Well, here we are the morning after Bitcoin futures launched on the CME and “mass hysteria” hasn’t taken hold. There are no “dogs and cats, living together” and no “human sacrifices.” Cue Bill Murray:
Bitcoin itself took a pretty dramatic turn for the worst following the launch and futures quickly converged with spot. Things stabilized after that:
Meanwhile, Ronnie Moas, founder of one-man research operation Standpoint Research, says Bitcoin has a date with “$300,000 to $400,000.” Here’s what he told CNBC:
Bitcoin is already up 500 percent since I recommended it in the beginning of July, and I’m looking for another 500 percent move from here.
The end-game on bitcoin is that it will hit $300,000 to $400,000 in my opinion, and it will be the most valuable currency in the world.
Tell us what you really think Ronnie. Here he is his apparently skyping into the network ahead of the CME launch on Sunday:
As sure as ol’ Ronnie is, UBS Chairman Axel Weber still has his doubts. You’ll recall that back in September, UBS penned a lengthy missive on cryptocurrencies, highlights from which you can peruse here.
Here are some excerpts from Weber’s weekend interview with NZZ am Sonntag (translated):
This week, a Bitcoin cost $ 17,000, four years ago it was $ 10. Is there a bubble threatening?

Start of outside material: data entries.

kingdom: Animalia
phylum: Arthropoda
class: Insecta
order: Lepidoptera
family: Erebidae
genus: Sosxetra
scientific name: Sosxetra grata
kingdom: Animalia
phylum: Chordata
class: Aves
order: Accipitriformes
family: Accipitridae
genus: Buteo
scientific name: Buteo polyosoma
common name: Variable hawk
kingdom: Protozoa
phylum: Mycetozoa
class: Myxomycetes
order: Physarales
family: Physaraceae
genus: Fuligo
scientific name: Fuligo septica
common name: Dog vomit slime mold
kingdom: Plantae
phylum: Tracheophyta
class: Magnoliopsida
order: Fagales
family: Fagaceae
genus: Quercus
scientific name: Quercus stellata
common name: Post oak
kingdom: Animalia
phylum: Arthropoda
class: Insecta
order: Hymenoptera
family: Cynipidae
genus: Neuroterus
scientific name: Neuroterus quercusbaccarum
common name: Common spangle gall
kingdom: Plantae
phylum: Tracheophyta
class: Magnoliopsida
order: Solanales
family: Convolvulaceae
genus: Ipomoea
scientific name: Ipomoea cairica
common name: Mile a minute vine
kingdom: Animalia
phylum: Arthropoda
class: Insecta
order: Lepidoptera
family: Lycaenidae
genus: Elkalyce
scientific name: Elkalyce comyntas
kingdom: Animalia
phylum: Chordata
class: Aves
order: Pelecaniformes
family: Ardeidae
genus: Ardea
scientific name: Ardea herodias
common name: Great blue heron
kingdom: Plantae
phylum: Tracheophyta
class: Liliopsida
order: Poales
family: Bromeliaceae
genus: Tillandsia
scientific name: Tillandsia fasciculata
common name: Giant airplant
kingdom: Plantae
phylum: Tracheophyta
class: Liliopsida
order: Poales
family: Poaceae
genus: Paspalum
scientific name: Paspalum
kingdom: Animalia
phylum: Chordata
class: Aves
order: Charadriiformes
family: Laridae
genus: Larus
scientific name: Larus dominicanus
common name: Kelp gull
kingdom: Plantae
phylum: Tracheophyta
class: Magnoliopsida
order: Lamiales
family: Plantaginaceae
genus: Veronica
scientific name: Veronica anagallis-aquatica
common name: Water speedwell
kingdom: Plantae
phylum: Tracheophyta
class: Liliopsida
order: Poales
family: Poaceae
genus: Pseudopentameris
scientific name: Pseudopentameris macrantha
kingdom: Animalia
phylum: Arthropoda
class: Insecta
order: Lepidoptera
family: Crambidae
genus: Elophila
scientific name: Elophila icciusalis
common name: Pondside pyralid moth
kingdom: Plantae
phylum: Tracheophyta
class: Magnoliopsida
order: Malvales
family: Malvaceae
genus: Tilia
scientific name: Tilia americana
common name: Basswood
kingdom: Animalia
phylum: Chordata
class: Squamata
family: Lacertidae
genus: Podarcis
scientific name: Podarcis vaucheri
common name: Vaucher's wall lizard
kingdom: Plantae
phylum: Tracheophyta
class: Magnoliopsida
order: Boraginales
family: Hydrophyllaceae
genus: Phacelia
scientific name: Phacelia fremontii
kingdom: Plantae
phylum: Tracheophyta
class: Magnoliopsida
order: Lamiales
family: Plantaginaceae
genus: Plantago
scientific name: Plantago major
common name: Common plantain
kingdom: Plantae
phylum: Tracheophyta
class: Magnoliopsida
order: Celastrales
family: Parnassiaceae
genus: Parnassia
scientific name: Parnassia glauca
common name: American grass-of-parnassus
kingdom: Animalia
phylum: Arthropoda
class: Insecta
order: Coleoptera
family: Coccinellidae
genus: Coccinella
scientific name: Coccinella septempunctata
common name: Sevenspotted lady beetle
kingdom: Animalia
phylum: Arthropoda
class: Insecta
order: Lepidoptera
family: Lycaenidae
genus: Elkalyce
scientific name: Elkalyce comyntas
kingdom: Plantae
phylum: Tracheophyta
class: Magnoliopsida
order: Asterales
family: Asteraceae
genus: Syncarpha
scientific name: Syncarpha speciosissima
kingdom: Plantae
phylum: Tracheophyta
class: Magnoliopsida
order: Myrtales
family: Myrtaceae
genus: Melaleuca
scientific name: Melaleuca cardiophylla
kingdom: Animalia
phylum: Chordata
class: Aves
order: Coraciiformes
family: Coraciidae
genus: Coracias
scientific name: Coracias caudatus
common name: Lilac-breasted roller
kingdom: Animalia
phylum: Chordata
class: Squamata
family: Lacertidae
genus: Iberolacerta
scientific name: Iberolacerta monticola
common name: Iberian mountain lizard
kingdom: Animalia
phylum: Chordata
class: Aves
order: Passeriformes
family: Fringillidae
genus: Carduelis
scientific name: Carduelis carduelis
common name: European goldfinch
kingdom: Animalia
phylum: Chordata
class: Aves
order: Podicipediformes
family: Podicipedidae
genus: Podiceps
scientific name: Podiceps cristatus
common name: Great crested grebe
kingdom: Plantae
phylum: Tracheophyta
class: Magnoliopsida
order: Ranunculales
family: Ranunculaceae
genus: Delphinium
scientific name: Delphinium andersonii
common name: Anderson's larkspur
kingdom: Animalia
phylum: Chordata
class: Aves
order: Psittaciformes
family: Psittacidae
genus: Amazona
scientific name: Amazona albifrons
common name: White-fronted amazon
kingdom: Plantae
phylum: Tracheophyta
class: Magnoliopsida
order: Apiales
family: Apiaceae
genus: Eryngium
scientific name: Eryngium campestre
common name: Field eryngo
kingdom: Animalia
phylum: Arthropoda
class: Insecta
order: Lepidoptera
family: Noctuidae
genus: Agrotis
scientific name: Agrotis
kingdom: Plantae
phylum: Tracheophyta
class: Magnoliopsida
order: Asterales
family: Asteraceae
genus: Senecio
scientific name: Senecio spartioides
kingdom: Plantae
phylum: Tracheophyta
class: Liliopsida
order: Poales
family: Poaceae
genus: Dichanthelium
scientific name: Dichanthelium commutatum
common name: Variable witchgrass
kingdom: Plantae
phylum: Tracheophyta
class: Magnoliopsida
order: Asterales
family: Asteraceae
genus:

Bitcoins are not money for me. Because money has three functions to fulfill: it has to be a means of payment – as such, Bitcoin is not universally accepted. Second, money is a measure of value. But there are no prices that are written in Bitcoin. And third, it must be suitable as a store of value. Bitcoin does not fulfill this condition either, since the price of bitcoin is not stable. A fundamental disadvantage of Bitcoin is that the number of coins issued is limited.
Why the price goes through the ceiling with increasing demand?
This is precisely the design flaw: because there is no central bank and no issuer that has control over the supply of bitcoins, the value is determined solely by demand. Demand fluctuations therefore lead to huge price fluctuations in both directions. For traditional currencies, central banks are the lenders of last resort, which can prevent panic in the market – that’s not the case with Bitcoin.
According to your arguments, a future crash at Bitcoin is inevitable.
We have decided that we do not recommend Bitcoins as an investment to our clients. As a bank, we deliberately warned against this product because we do not consider it valuable and not sustainable. But we see great potential for the underlying technology, the blockchain.
Should the financial supervisors therefore take action?
As soon as retail investors invest, regulators are called for. For example, in the case of a hedge fund, the buyer receives a warning that he may lose his assets. There is nothing like that in Bitcoins. I would very much welcome a dispute between regulators and cryptocurrencies. This would help to steer the uncontrolled price increases in orderly.
There you go. But hey, what does Axel know that Ronnie on Skype doesn’t, right?